## WHAT TO DO:
Print the data again, exactly.

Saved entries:

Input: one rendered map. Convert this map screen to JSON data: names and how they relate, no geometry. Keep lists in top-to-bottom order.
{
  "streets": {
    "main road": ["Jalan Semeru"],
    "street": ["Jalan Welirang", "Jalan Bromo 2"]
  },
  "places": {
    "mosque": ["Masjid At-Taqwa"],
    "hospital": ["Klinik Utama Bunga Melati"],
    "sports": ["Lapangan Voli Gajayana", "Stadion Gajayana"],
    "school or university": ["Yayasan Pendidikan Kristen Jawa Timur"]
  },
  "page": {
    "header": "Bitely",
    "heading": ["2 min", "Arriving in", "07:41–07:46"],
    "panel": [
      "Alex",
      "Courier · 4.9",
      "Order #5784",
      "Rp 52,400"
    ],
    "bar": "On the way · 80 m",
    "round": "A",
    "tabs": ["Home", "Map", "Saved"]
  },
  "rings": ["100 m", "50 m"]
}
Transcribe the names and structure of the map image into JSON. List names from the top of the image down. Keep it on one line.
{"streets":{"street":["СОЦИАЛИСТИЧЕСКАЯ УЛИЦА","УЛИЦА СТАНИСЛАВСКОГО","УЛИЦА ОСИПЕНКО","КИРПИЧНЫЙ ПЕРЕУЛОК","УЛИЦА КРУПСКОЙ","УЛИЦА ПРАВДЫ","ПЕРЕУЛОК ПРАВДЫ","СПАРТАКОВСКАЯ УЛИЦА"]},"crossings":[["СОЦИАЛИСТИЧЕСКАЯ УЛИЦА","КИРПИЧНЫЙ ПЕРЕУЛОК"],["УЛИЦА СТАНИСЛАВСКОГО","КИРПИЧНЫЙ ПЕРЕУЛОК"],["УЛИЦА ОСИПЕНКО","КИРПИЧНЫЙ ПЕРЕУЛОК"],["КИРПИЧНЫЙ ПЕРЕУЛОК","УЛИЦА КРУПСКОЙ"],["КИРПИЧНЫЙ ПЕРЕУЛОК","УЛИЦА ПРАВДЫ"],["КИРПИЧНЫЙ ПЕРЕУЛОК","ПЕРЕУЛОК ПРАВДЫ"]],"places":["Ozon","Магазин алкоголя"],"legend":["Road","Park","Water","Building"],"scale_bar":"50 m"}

## TASK RESPONSE:
Input: one rendered map. Convert this map screen to JSON data: names and how they relate, no geometry. Keep lists in top-to-bottom order.
{
  "streets": {
    "main road": ["Jalan Semeru"],
    "street": ["Jalan Welirang", "Jalan Bromo 2"]
  },
  "places": {
    "mosque": ["Masjid At-Taqwa"],
    "hospital": ["Klinik Utama Bunga Melati"],
    "sports": ["Lapangan Voli Gajayana", "Stadion Gajayana"],
    "school or university": ["Yayasan Pendidikan Kristen Jawa Timur"]
  },
  "page": {
    "header": "Bitely",
    "heading": ["2 min", "Arriving in", "07:41–07:46"],
    "panel": [
      "Alex",
      "Courier · 4.9",
      "Order #5784",
      "Rp 52,400"
    ],
    "bar": "On the way · 80 m",
    "round": "A",
    "tabs": ["Home", "Map", "Saved"]
  },
  "rings": ["100 m", "50 m"]
}
Transcribe the names and structure of the map image into JSON. List names from the top of the image down. Keep it on one line.
{"streets":{"street":["СОЦИАЛИСТИЧЕСКАЯ УЛИЦА","УЛИЦА СТАНИСЛАВСКОГО","УЛИЦА ОСИПЕНКО","КИРПИЧНЫЙ ПЕРЕУЛОК","УЛИЦА КРУПСКОЙ","УЛИЦА ПРАВДЫ","ПЕРЕУЛОК ПРАВДЫ","СПАРТАКОВСКАЯ УЛИЦА"]},"crossings":[["СОЦИАЛИСТИЧЕСКАЯ УЛИЦА","КИРПИЧНЫЙ ПЕРЕУЛОК"],["УЛИЦА СТАНИСЛАВСКОГО","КИРПИЧНЫЙ ПЕРЕУЛОК"],["УЛИЦА ОСИПЕНКО","КИРПИЧНЫЙ ПЕРЕУЛОК"],["КИРПИЧНЫЙ ПЕРЕУЛОК","УЛИЦА КРУПСКОЙ"],["КИРПИЧНЫЙ ПЕРЕУЛОК","УЛИЦА ПРАВДЫ"],["КИРПИЧНЫЙ ПЕРЕУЛОК","ПЕРЕУЛОК ПРАВДЫ"]],"places":["Ozon","Магазин алкоголя"],"legend":["Road","Park","Water","Building"],"scale_bar":"50 m"}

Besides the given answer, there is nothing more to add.